Entre tensions politiques et passions populaires : le Québec, la France et les États-Unis au cœur de l’actualité
Le Canadien de Montréal a fait vibrer ses partisans avec une victoire historique de 3-2 en prolongation lors du match ultime numéro 7 contre les Sabres de Buffalo. Ce triomphe du CH a déclenché d’importantes célébrations au centre-ville de Montréal, où l’ambiance festive a toutefois été marquée par quelques débordements.
Pendant ce temps, la visite de la première ministre québécoise Christine Fréchette en France continue de faire réagir, notamment autour du controversé Programme de l’expérience québécoise (PEQ). Lors d’une rencontre à huis clos avec la présidente de l’Assemblée nationale française, Yaël Braun-Pivet, et plusieurs élus français, un député a directement interpellé Mme Fréchette sur l’abolition du programme ainsi que sur sa promesse de le rouvrir pendant deux ans.

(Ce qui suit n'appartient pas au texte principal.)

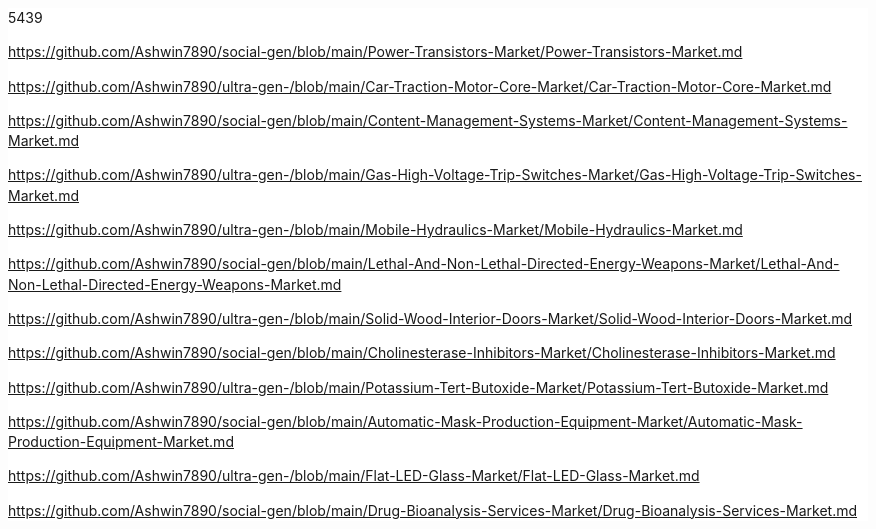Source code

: 5439</p><p><a href="https://github.com/Ashwin7890/social-gen/blob/main/Power-Transistors-Market/Power-Transistors-Market.md">https://github.com/Ashwin7890/social-gen/blob/main/Power-Transistors-Market/Power-Transistors-Market.md</a></p><p><a href="https://github.com/Ashwin7890/ultra-gen-/blob/main/Car-Traction-Motor-Core-Market/Car-Traction-Motor-Core-Market.md">https://github.com/Ashwin7890/ultra-gen-/blob/main/Car-Traction-Motor-Core-Market/Car-Traction-Motor-Core-Market.md</a></p><p><a href="https://github.com/Ashwin7890/social-gen/blob/main/Content-Management-Systems-Market/Content-Management-Systems-Market.md">https://github.com/Ashwin7890/social-gen/blob/main/Content-Management-Systems-Market/Content-Management-Systems-Market.md</a></p><p><a href="https://github.com/Ashwin7890/ultra-gen-/blob/main/Gas-High-Voltage-Trip-Switches-Market/Gas-High-Voltage-Trip-Switches-Market.md">https://github.com/Ashwin7890/ultra-gen-/blob/main/Gas-High-Voltage-Trip-Switches-Market/Gas-High-Voltage-Trip-Switches-Market.md</a></p><p><a href="https://github.com/Ashwin7890/ultra-gen-/blob/main/Mobile-Hydraulics-Market/Mobile-Hydraulics-Market.md">https://github.com/Ashwin7890/ultra-gen-/blob/main/Mobile-Hydraulics-Market/Mobile-Hydraulics-Market.md</a></p><p><a href="https://github.com/Ashwin7890/social-gen/blob/main/Lethal-And-Non-Lethal-Directed-Energy-Weapons-Market/Lethal-And-Non-Lethal-Directed-Energy-Weapons-Market.md">https://github.com/Ashwin7890/social-gen/blob/main/Lethal-And-Non-Lethal-Directed-Energy-Weapons-Market/Lethal-And-Non-Lethal-Directed-Energy-Weapons-Market.md</a></p><p><a href="https://github.com/Ashwin7890/ultra-gen-/blob/main/Solid-Wood-Interior-Doors-Market/Solid-Wood-Interior-Doors-Market.md">https://github.com/Ashwin7890/ultra-gen-/blob/main/Solid-Wood-Interior-Doors-Market/Solid-Wood-Interior-Doors-Market.md</a></p><p><a href="https://github.com/Ashwin7890/social-gen/blob/main/Cholinesterase-Inhibitors-Market/Cholinesterase-Inhibitors-Market.md">https://github.com/Ashwin7890/social-gen/blob/main/Cholinesterase-Inhibitors-Market/Cholinesterase-Inhibitors-Market.md</a></p><p><a href="https://github.com/Ashwin7890/ultra-gen-/blob/main/Potassium-Tert-Butoxide-Market/Potassium-Tert-Butoxide-Market.md">https://github.com/Ashwin7890/ultra-gen-/blob/main/Potassium-Tert-Butoxide-Market/Potassium-Tert-Butoxide-Market.md</a></p><p><a href="https://github.com/Ashwin7890/social-gen/blob/main/Automatic-Mask-Production-Equipment-Market/Automatic-Mask-Production-Equipment-Market.md">https://github.com/Ashwin7890/social-gen/blob/main/Automatic-Mask-Production-Equipment-Market/Automatic-Mask-Production-Equipment-Market.md</a></p><p><a href="https://github.com/Ashwin7890/ultra-gen-/blob/main/Flat-LED-Glass-Market/Flat-LED-Glass-Market.md">https://github.com/Ashwin7890/ultra-gen-/blob/main/Flat-LED-Glass-Market/Flat-LED-Glass-Market.md</a></p><p><a href="https://github.com/Ashwin7890/social-gen/blob/main/Drug-Bioanalysis-Services-Market/Drug-Bioanalysis-Services-Market.md">https://github.com/Ashwin7890/social-gen/blob/main/Drug-Bioanalysis-Services-Market/Drug-Bioanalysis-Services-Market.md</a></p>
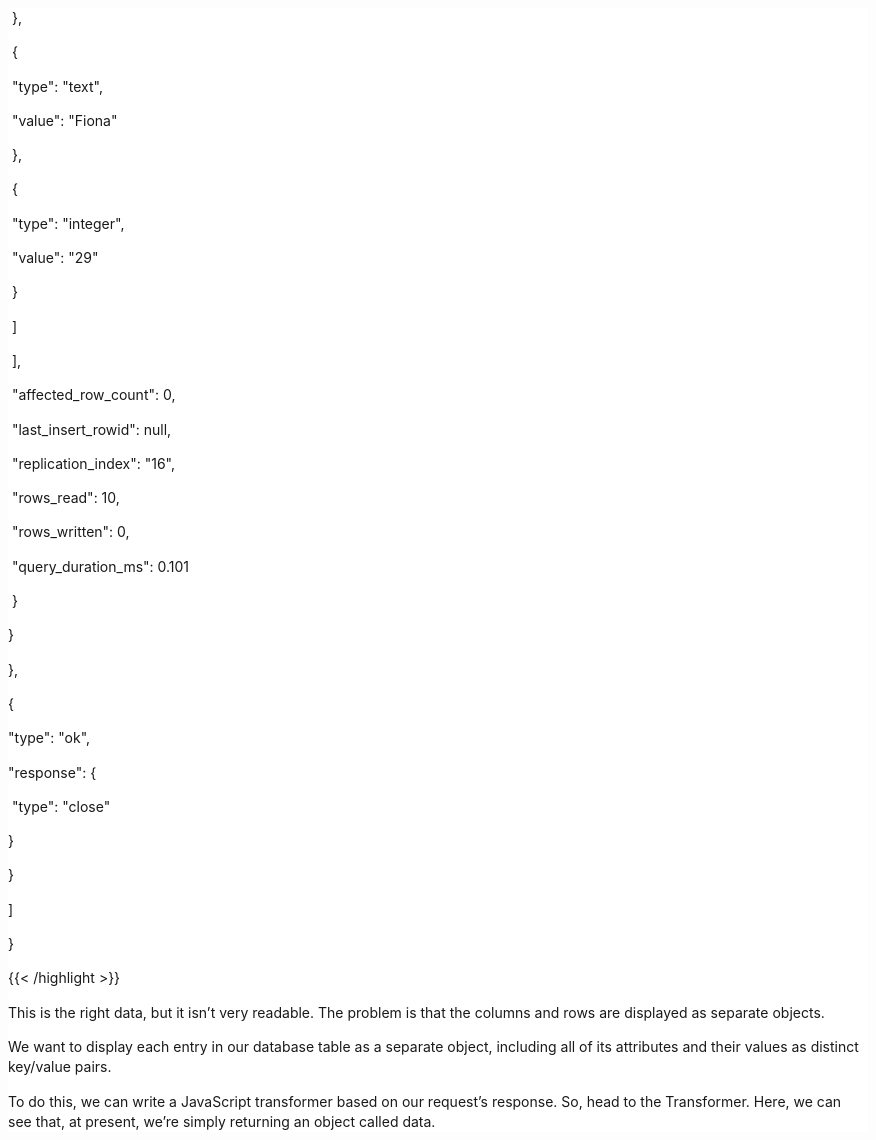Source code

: ​       },

​       {

​        "type": "text",

​        "value": "Fiona"

​       },

​       {

​        "type": "integer",

​        "value": "29"

​       }

​      ]

​     ],

​     "affected_row_count": 0,

​     "last_insert_rowid": null,

​     "replication_index": "16",

​     "rows_read": 10,

​     "rows_written": 0,

​     "query_duration_ms": 0.101

​    }

   }

  },

  {

   "type": "ok",

   "response": {

​    "type": "close"

   }

  }

 ]

}

{{< /highlight >}}

This is the right data, but it isn’t very readable. The problem is that the columns and rows are displayed as separate objects. 

We want to display each entry in our database table as a separate object, including all of its attributes and their values as distinct key/value pairs.

To do this, we can write a JavaScript transformer based on our request’s response. So, head to the Transformer. Here, we can see that, at present, we’re simply returning an object called data.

L’entourage de la première ministre n’a pas dévoilé l’identité du député concerné, mais a précisé que Mme Fréchette avait présenté sa « nouvelle approche du PEQ » en réponse aux inquiétudes exprimées. Créé en 2010, le PEQ avait été modifié sous la responsabilité de Christine Fréchette lorsqu’elle occupait le poste de ministre de l’Immigration. Ce programme offrait une voie accélérée vers la résidence permanente pour les étudiants étrangers diplômés au Québec et les travailleurs étrangers temporaires établis dans la province.
La mission française de Christine Fréchette a également suscité des critiques sur le plan diplomatique. L’analyste politique Emmanuelle Latraverse estime que la première ministre a commis une erreur en évoquant publiquement la possibilité de promouvoir Montréal auprès du président Emmanuel Macron dans le cadre de la future Banque de la défense.
Selon Mme Latraverse, cette démarche traduisait « un manque de flair diplomatique ». Elle souligne qu’il aurait été plus approprié d’aborder ce sujet en privé plutôt que publiquement, au risque de créer des attentes impossibles à satisfaire. L’analyste rappelle également qu’Emmanuel Macron ne peut pas intervenir publiquement dans une décision qui relève du gouvernement canadien dirigé par le premier ministre Mark Carney.
Elle considère aussi que la tentative de rectification de l’entourage de Mme Fréchette a accentué le malaise. Le délégué du Québec à Paris, Henri-Paul Rousseau, aurait même désavoué indirectement la première ministre en rappelant qu’un chef d’État étranger ne peut se prononcer sur des décisions internes sans que cela soit perçu comme de l’ingérence.
Aux États-Unis, l’attention politique se tourne vers le Kentucky, où se déroule l’une des primaires républicaines les plus surveillées et les plus coûteuses de l’histoire récente. Le représentant Thomas Massie, surnommé par certains « le dernier homme libre de Washington », tente de conserver son siège malgré les pressions grandissantes au sein du Parti républicain.
Connu pour ses positions indépendantes et ses désaccords fréquents avec Donald Trump, Massie affirme résister depuis des années aux tentatives d’influence politique. « Ils ont tenté d’acheter mon vote pendant 14 ans, mais il n’était pas à vendre. Maintenant, ils essaient d’acheter mon siège », a-t-il déclaré à la veille du scrutin.
Dans les petites communautés du nord-est du Kentucky, plusieurs électeurs voient en lui un homme de principe qui défend les intérêts de sa région avant ceux de son parti. Cette primaire est désormais perçue comme un test majeur pour mesurer l’influence actuelle de Donald Trump sur le Parti républicain américain.